Friday, January 30, 2009

Eu tenho um sonho.

Eu sonho com coisas bizarras. Dessa vez fui ao show da Madonna.
Eu poderia parar a narrativa por aqui, já seria bizarro o suficiente eu ir a um show da Madonna, mas ainda piora.

Fomos eu e a Versão para o show, que aparentemente era um evento que durava horas, as pessoas iam, faziam lanches, passavam o dia todo ali rindo e conversando e comemorando alguma coisa. Espero que alguma coisa além da vinda da Madonna, mas tudo bem. Era um evento tipo o jogo de Harvard e Yale no episódio de Gilmore Girls. Enfim.
Estávamos ali no estádio, no ponto mais distante possível do palco. Sério. Nem um super-telão ajudaria em alguma coisa, de tão longe que era. Em meio aos comes e bebes, eis que olho para o lado e vejo um bebê. Parado ali, quietinho, sozinho. Alguém tinha abandonado um bebê ao meu lado. Tá.
Acabou o show, e a Versão e eu voltamos pra casa. "Que casa?", pergunta ela, fora do sonho. Sei lá, a gente morava na mesma casa. Nós e metade da família de cada uma. Era muita gente. Naquela madrugada eu voltei ao estádio para buscar as coisas que tínhamos deixado ali, sabe-se lá o motivo. Encontro o mp4 da Versão jogado no chão, olho pro lado e vejo o bebê. Sim, nós tínhamos esquecido o bebê abandonado no estádio. Tipo, eu não tô acostumada a ter bebê pra carregar pra onde eu for, aí sei lá, esqueci. Normal. Mas voltei e lembrei de pegá-lo dessa vez, vejam bem que pessoa legal eu sou.
Quando ia saindo do estádio com a criança no colo, um homem muito sombrio veio me dizer que eu não deveria estar ali essa hora. "Por quê?", pergunto. "Porque eles estão matando todos os descendentes da Madonna no Brasil!", sussurra o homem.

É. Um grupo desses secretos underground revoltados com o mundo queria matar a descendência da Madonna. No Brasil. Sei lá o que meu subconsciente captou nos últimos dias.

Voltando ao sonho. Descobri quem era a mãe do tal bebê. Era uma descendente da Madonna no Brasil, e iam matá-la assim que a encontrassem. Querendo evitar a morte de seu precioso rebento (sei lá, fui tomada por um surto literário agora), a mulher abandonou o filho para que algum não-descendente da Madonna no Brasil o levasse para algum lugar seguro. Algo meio Moisés, só que acrescentando a parte da Madonna. Sei lá.
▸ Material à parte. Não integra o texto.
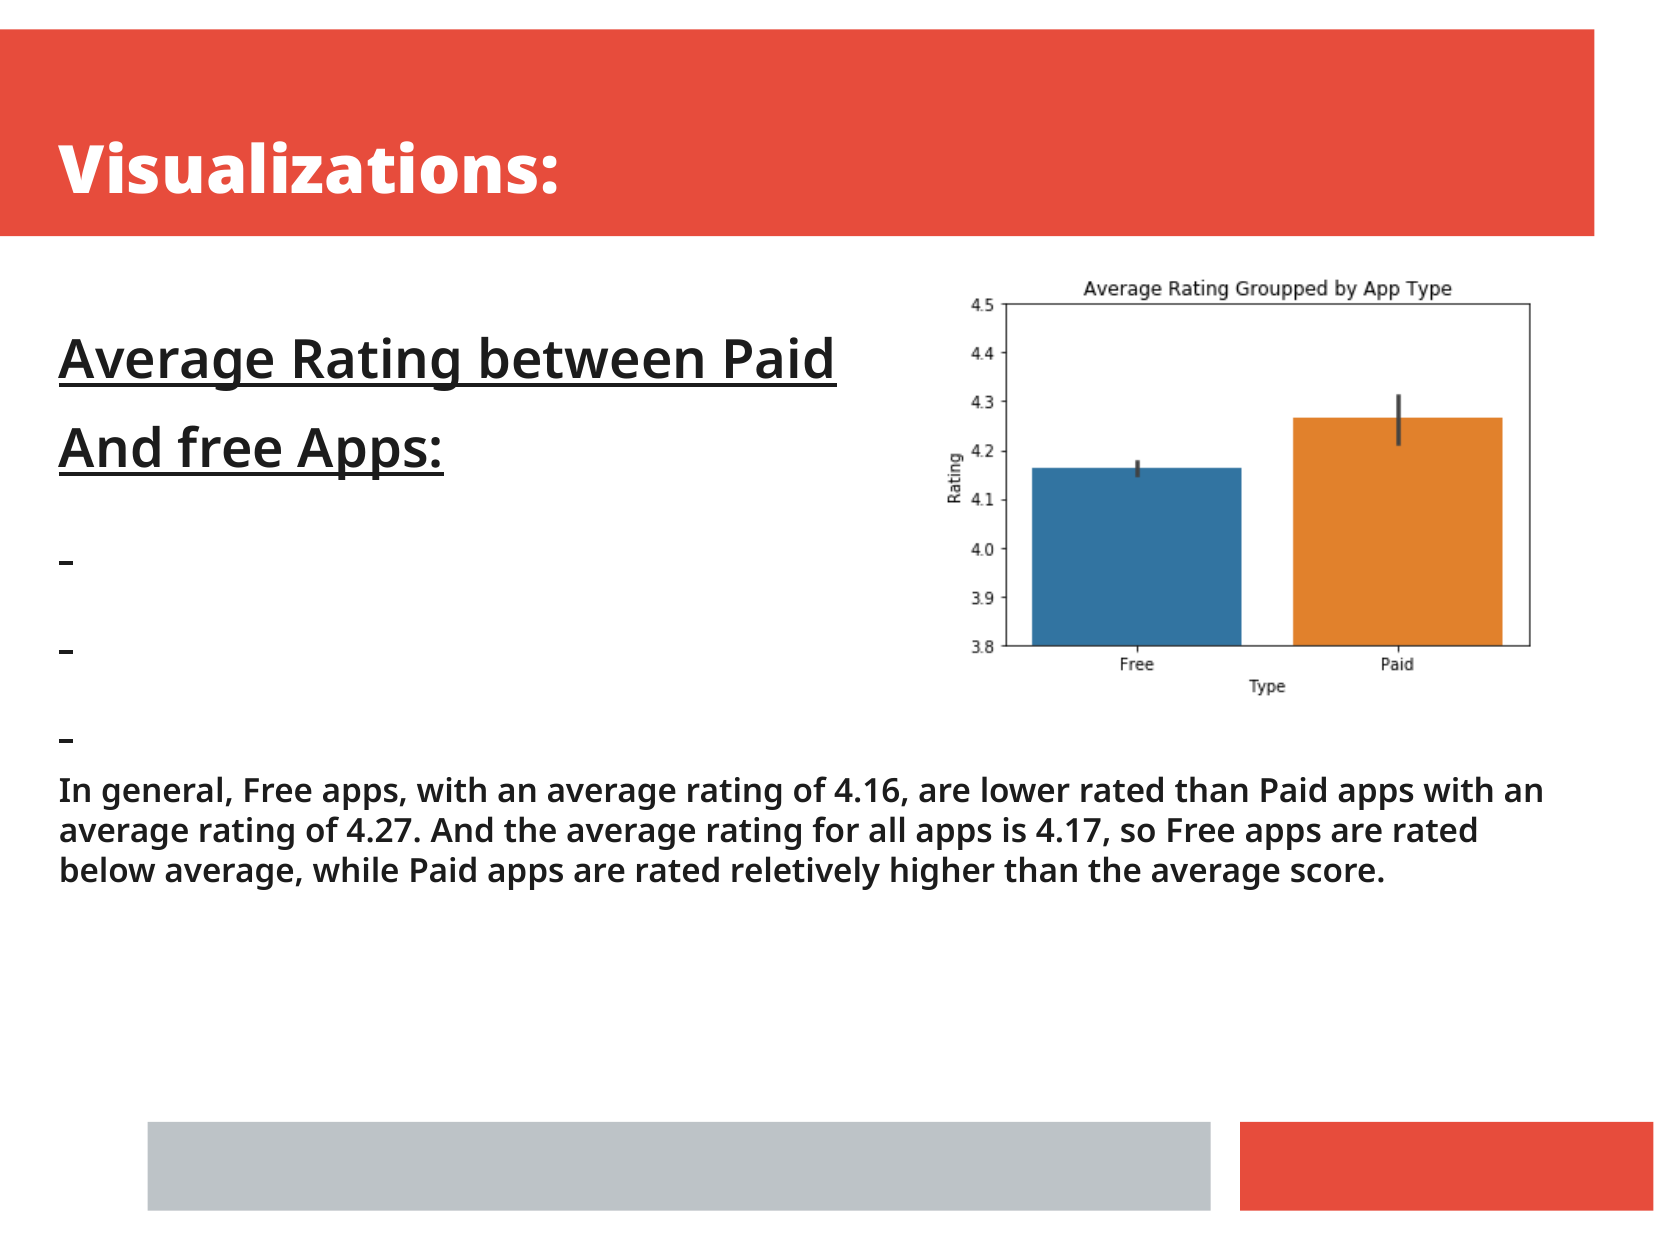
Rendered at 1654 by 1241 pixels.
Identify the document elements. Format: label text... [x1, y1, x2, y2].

picture [937, 269, 1545, 705]
text_box Visualizations: [58, 58, 1595, 207]
text_box Average Rating between Paid And free Apps: In general, Free apps, with an average rating of 4.16, are lower rated than Paid apps with an average rating of 4.27. And the average rating for all apps is 4.17, so Free apps are rated below average, while Paid apps are rated reletively higher than the average score. [58, 324, 1565, 1093]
Aí sem mais nem menos eu acordei e fiquei sem saber o final. Droga.

Ah, sim. O nome do menino era Maria João.
Como eu já disse, sei lá.

Sunday, January 25, 2009

E na viagem domingo à tarde...

Trânsito na serra, e toda a população da Argentina vindo pra Florianópolis. Por isso o trânsito na serra, aliás.
Viagem entediante de três horas. Calor. Carro sem ar-condicionado, ou seja, barulho de vento na janela o tempo todo. Chega uma hora que se pode até fechar os vidros, mas o barulho continua ali. No cérebro. Nas profundezas da alma.
Irritação.

Mas é aí que, de repente, o dia se ilumina.

- Gente, eu tô vendo certo a placa daquele carro ali? É FDP mesmo?

É.
A placa do carro argentino à frente era "FDP - Algum número irrelevante".
Um argentino FDP.
Um argentino lerdo pra dirigir FDP.

Ou seja, foi ótimo quando o motorista enrolou pra ultrapassar um caminhão no único lugar que se podia ultrapassar, porque aí minha mãe e eu, em coro, berramos: "vaaaaai, FDP!"
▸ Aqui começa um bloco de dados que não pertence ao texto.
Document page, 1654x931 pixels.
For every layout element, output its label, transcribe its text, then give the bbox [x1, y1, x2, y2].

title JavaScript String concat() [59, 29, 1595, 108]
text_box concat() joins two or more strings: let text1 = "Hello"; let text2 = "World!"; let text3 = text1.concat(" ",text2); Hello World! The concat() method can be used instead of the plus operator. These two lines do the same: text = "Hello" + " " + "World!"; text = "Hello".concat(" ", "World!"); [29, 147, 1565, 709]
Essas coisas alegram minha vida.

Friday, January 23, 2009

Informação?

Chego no trabalho e abro a Gazeta Mercantil. É uma ótima oportunidade para me manter informada, logicamente. Tirando alguns pequenos atrasos como ler "Frio lança ameaças laranjas à Flórida" em vez de "Frio ameaça laranjais da Flórida" e aí ficar confusa por frações de segundo tentando entender que porcaria são ameaças laranjas, estava indo tudo muito bem, obrigada.
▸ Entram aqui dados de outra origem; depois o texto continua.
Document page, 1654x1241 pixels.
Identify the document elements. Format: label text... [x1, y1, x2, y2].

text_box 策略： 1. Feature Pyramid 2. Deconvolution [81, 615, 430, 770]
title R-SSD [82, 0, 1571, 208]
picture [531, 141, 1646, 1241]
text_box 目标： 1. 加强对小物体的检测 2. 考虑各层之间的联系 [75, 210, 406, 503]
É aí que chego à humilde página de esporte no jornal.
Título: "Ronaldo mostra o fenomenal valor de R$ 15". Oi?
Linha fina: "Com dinheiro para freqüentar os melhores salões, craque, humilde, optou por pagar pouco". Sério?

Como se eu já não estivesse achando absurdo o suficiente uma matéria na Gazeta Mercantil sobre o preço do corte do cabelo da criatura, e o apelo emocional digno de musiquinha de fundo sobre a infância pobre do jogador, que na época "pensaria duas vezes antes de pagar R$ 15 por um corte de cabelo", de repente o jornalista começou a dar dicas de coisas legais que podem ser feitas pela bagatela de 15 reais.
"Apreciar o pôr-do-sol no Forte de Copacabana tomando um chá da tarde e comendo um doce ou salgado também é possível", ou "para conferir as exposições sazonais e o acervo fixo do local (Masp), o visitante desembolsa - na mosca - R$ 15." Viu? Na mosca, amiga.
Aí o texto continua falando sobre "programas 'verdes'" no zoológico e "festinha privada entre amigos", e não se sabe mais o que o Ronaldo (que por acaso "diminuiu o volume do cabelo e teve as laterais raspadas", vejam só como eu fiquei mesmo bem informada) está fazendo na matéria.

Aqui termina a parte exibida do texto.